Tu sens bien la calamité de tout ça ? Nous autres, inactifs au milieu de ce luxe inutile ? Sentant l’espoir nous sortir du dedans comme une vilaine chiasse ! Présentant l’honteuse faillite. Le monumental bide. Et le retour au bercail, oreilles et queues basses, sous les quolibets faisandés des aminches si franchement heureux de notre échec. A s’en faire des bleus aux cuisses de trop se les frapper, les bas fumiers !
Et puis, il s’est produit quelque chose.
Un branle-bas. Juste à l’instant que Bérurier, déculotté, amusait la pauvre galerie en allumant les pets de son cassoulet. Il avait baissé les stores électriques en même temps que son futal, bien qu’on voie les flammettes bleues chalumer de son prose. Une pure féerie. Son et lumière sur le cul du Gros ! T’aurais cru un tracé phosphorescent dans la nuit. Spectacle complet : auditif, visuel, odorant. La perfection absolue. Probante. Patente, comme geignent les petits commerçants fiscarisés à moelle.

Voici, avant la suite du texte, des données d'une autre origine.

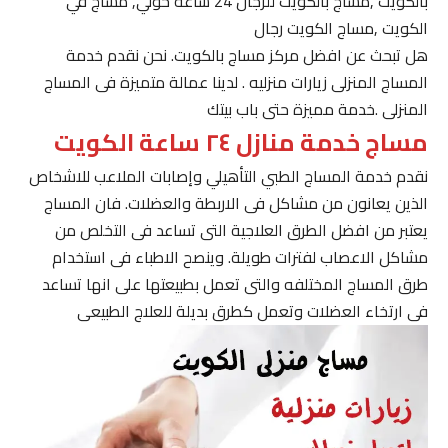
بالكويت ,مساج بالكويت للرجال 24 ساعة حولي, مساج في
الكويت ,مساج الكويت رجال
هل تبحث عن افضل مركز مساج بالكويت. نحن نقدم خدمة
المساج المنزلى زيارات منزليه . لدينا عمالة متميزة فى المساج
المنزلى .خدمة مميزة حتى باب بيتك
مساج خدمة منازل ٢٤ ساعة الكويت
نقدم خدمة المساج الطبي التأهيلي وإصابات الملاعب للاشخاص
الذين يعانون من مشاكل فى الاربطة والعضلات. فان المساج
يعتبر من افضل الطرق العلاجية التى تساعد فى التخلص من
مشاكل الاعصاب لفترات طويلة. وينصح الاطباء فى استخدام
طرق المساج المختلفه والتى تعمل بطبيعتها على انها تساعد
فى ارتخاء العضلات وتعمل كطرق بديلة للعلاج الطبيعى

Rire, on ne pouvait s’empêcher. Mister Gradube en lance-flammes : une pure joie de l’esprit. Un ravissement de l’œil. Du grand art, bien insolite, troublant. On applaudissait à tout rompre quand v’là le mélodique timbre d’entrée qui nous susurre son lamento à quatre notes. Gring gling grang glong ! De toute beauté. Du Beethoven présourdingue ! Mathias a le réflexe. Il bizmute le contacteur d’apparition. Sur un écran se manifeste la silhouette d’un gus qu’était enfin ni le facteur, ni le gonzier des électrocités de France-Navarre.